To test the strategy in AAV in vivo, the researchers administered AAVs as a systemic treatment or locally into muscle tissue of mice. Control viruses lacking IO sequences induced anti-viral interferon responses and the infiltration of innate immune cells in the animals’ livers and led to infiltration and activation of cytotoxic T cells in muscle tissues. These effects were absent in mutant mice lacking a functional TLR9 pathway, showing that TLR9 was indeed a key regulator of AAV-induced inflammation.

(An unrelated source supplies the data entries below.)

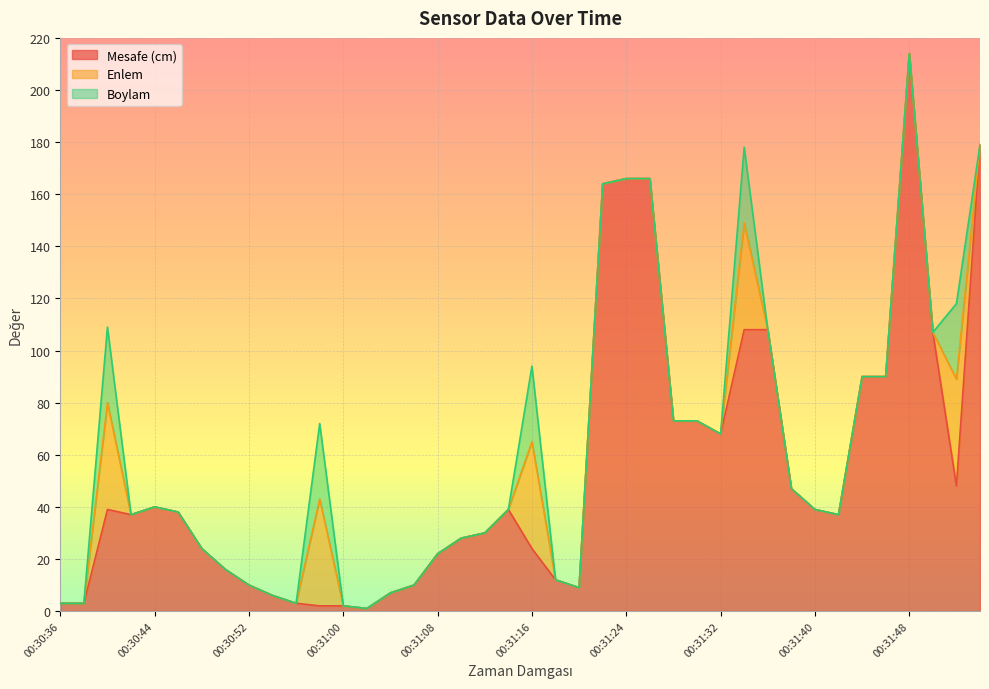

Reading right to left, list all the values displayed in this chart.

Mesafe (cm): 179	48	107	214	90	90	37	39	47	108	108	68	73	73	166	166	164	9	12	24	39	30	28	22	10	7	1	2	2	3	6	10	16	24	38	40	37	39	3	3
Enlem: 0	41	0	0	0	0	0	0	0	0	41	0	0	0	0	0	0	0	0	41	0	0	0	0	0	0	0	0	41	0	0	0	0	0	0	0	0	41	0	0
Boylam: 0	29	0	0	0	0	0	0	0	0	29	0	0	0	0	0	0	0	0	29	0	0	0	0	0	0	0	0	29	0	0	0	0	0	0	0	0	29	0	0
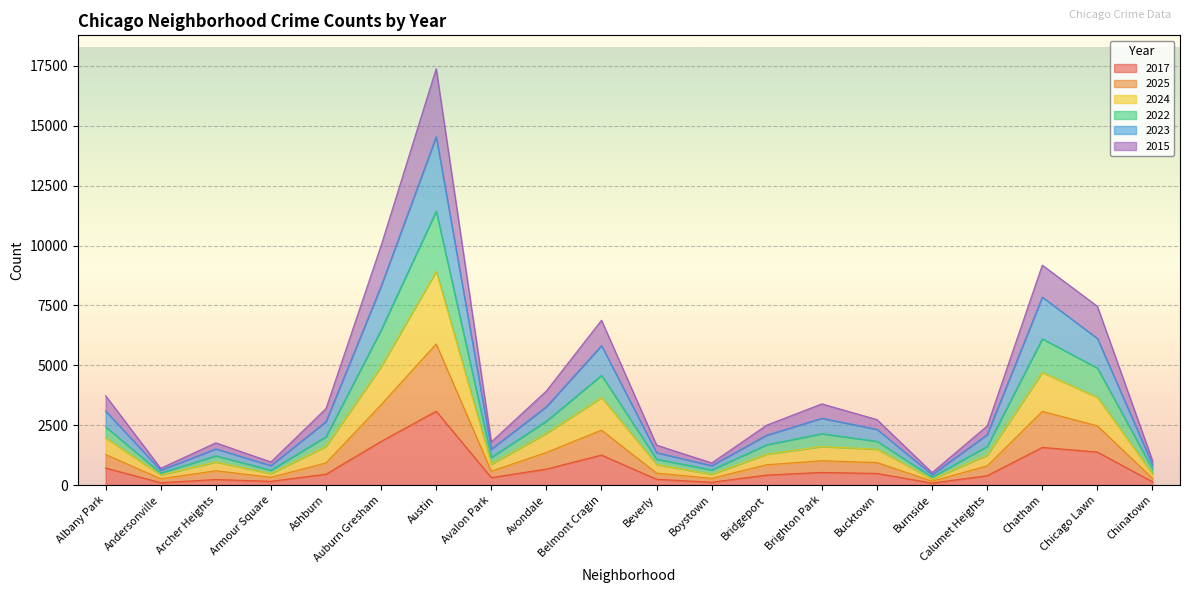

True or false: 2024 and 2022 intersect in this chart.

False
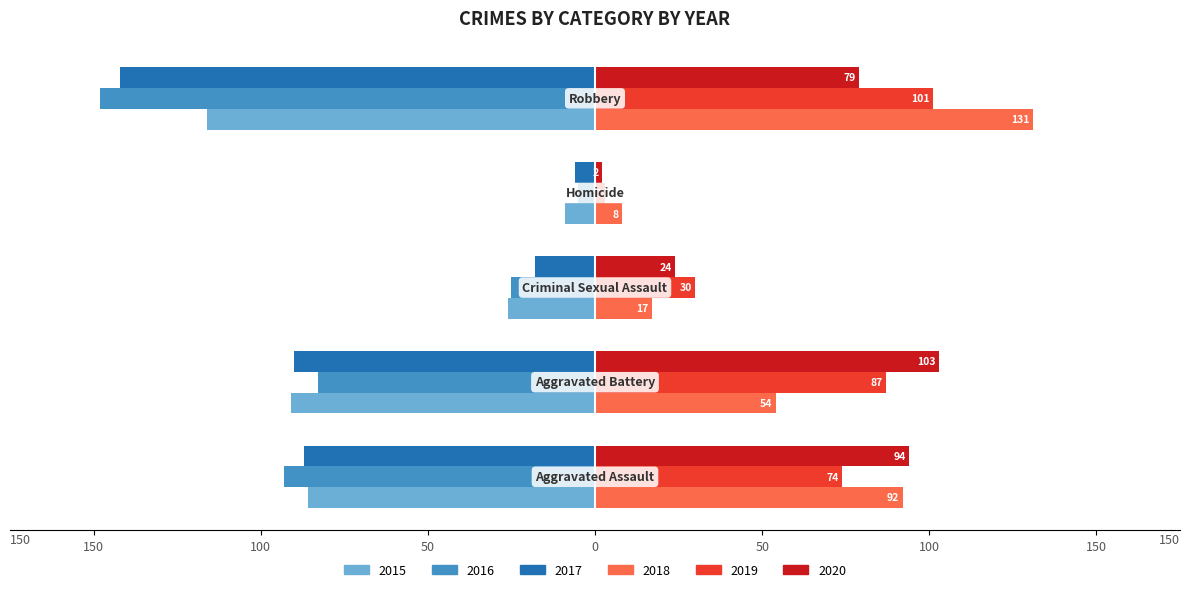

What is the smallest value displayed?

-148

Importantly, the effects were blocked or much reduced in mice that received engineered AAVs containing IO sequences in their genomes, and the coupled immunomodulation strategy enhanced expression of the transgene that the virus delivered, indicative of potentially higher efficacy.
Investigating coupled immunomodulation in the eye
The eye is often described as an immune-privileged site because of the presence of a blood-retina barrier that limits entry of immune cells, and of immune-suppressive factors, an area the team at University of Bristol actively research. Immune privilege is known to be relative and the ‘privilege’ often relative and in context to disease. Not surprisingly, multiple clinical trials have reported intraocular inflammation following delivery of therapeutically relevant doses of AAV into the eye, demonstrating a limit for immune privilege. Most AAV-based gene therapies in the eye are directly applied to the retina (subretinal injection). AAV delivery to the vitreous cavity (intravitreal injection) of the eye is highly desirable since it would be less invasive and potentially allows for targeting more cells, but to date it appears more inflammatory.
The team in Bristol used in vivo imaging and immune cell characterisation techniques after intravitreal injection of AAV virus in mice, and demonstrated that the incorporation of IO sequences in the virus genome reduced the inflammation and numbers of infiltrating T cell populations in the eye compared to unmodified AAVs. This further coincided with a multifold boost in expression of the vector-encoded reporter gene in the retina. Next, the team studied their coupled immunomodulation strategy in larger animal models.
The findings from the intravitreal toxicity induced by AAV, and the modest response to the TLR9 blocking sequence and to steroids, indicate that there is more than one mechanism leading to toxicity from this injection site. The collaborative research team can now go forward with this understanding and search for additional pathways.
The study represents a critical step in the development of next generation AAV vectors that are safer and more effective.
The study was funded by the Wyss Institute for Biologically Inspired Engineering at Harvard University, National Institutes of Health under grant# RM1 HG008525 and EY026158, European Research Council under grant# 617432, National Eye Research Centre, UK, The Underwood Trust, and Ally Therapeutics.
Dr Chan and Professor Church are both co-founders of Wyss gene therapy start-up company Ally Therapeutics.